Then a curious thing happened. As per my conversations with the clients, I started following up with all the requesting users (their subordinates) on the validation of all the CRs on the “Validation” state. As it turned out, more than half of the CRs hadn’t been validated so far because either the user had not been communicated that the CR was ready, or didn’t receive a basic explanation on the solution so he could validate it, or even the QA environment lacked some pre-requisite, such as enough test data, or the user didn’t have enough access. It became clear that, since the team considered its work done as soon as the technical solution was deployed onto the QA environment, but the user could not validate the solution unless he was properly communicated and all the pre-requisites were done, there was a limbo on our process, that hadn’t even surfaced up to that moment. We then defined the explicit policy that an item should be moved to “Validation” only when, if the user were available to validate it, he would be able to do it immediately. If, at any later moment, that condition ceased to be true (for instance, the QA environment went down), the item should be marked as blocked.

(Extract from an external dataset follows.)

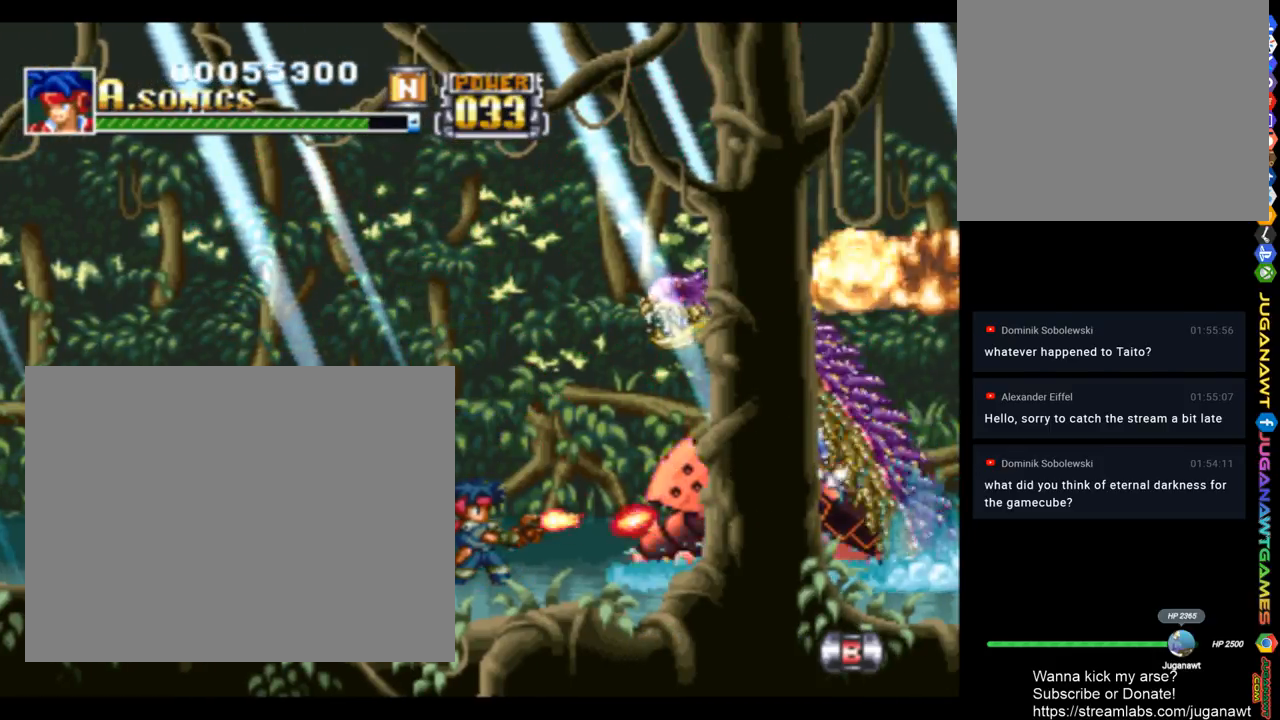
{"buttons": ["SQUARE", "DPAD_UP"], "left_stick": "center", "right_stick": "center", "events": []}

The following weeks saw the team, the internal IT and the users rushing to validate CRs, and the results were dramatic. Whereas we had delivered 20 CRs the month before, we delivered 33 CRs between 9/11 and 10/11, without increasing the WIP, as shown by the CFDs below (the second one is WIP-only).

After the first month, we decided there were additional measures we could implement, to improve our flow:

  • Using Little’s law, we predicted that, if we could keep our throughput and WIP at September’s level, we would reduce the average lead time from 11 weeks to 6 weeks. On the other hand, we knew that September’s throughput was somewhat artificially high, since we had started with many quick wins on the “Validation” state. So to keep our lead times low even with a slightly lower throughput, we decided to gradually reduce our WIP to 45 until the end of the year.
  • Using the Lean manufacturing body of knowledge, we knew that we needed to keep the bottleneck at our most expensive and most inelastic resource (i.e. most difficult to add extra capacity). That would be the SAP analyst. We, the contractor, had a pool of ABAP programmers so we could add an additional programmer with 1-week lead time, and for periods as short as 3 weeks. The SAP analysts, on the other hand, took on average 3 weeks to start (we usually had to bring them from other cities or hire new analysts), and had a much slower learning curve until they understood all the specific configurations of the client’s SAP, so they usually stayed for at least 3 months to pay it back. Until then, every addition to the team needed to be requested by the internal IT analyst and validated by the CIO, and was based purely on feeling, or on the imperfect scheduling mechanism on the monthly business meeting. The CIO decided to change that policy, and I was given permission to add as many programmers to the team as needed to avoid them to become a bottleneck, as long as I communicated it to him, and removed the programmer as soon as possible.
  • Additionally, since we implemented the policy of using the first ABAP programmer available, and we had a fluctuating population of temporary and sometimes inexperienced programmers, I was given permission to use the most experienced programmer on the team as a wildcard. He wouldn’t be allocated to any specific CR, but he would promiscuously pair with all the other programmers, help the analysts on estimates, and do peer reviews.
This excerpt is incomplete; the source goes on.